--- Records for the exercise ---

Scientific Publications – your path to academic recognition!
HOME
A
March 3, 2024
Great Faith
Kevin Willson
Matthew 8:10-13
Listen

---

Directions: Output nothing but the lines from the one containing "March 3, 2024" through the last line of the data, exactly as they stand.

Expected output:
March 3, 2024
Great Faith
Kevin Willson
Matthew 8:10-13
Listen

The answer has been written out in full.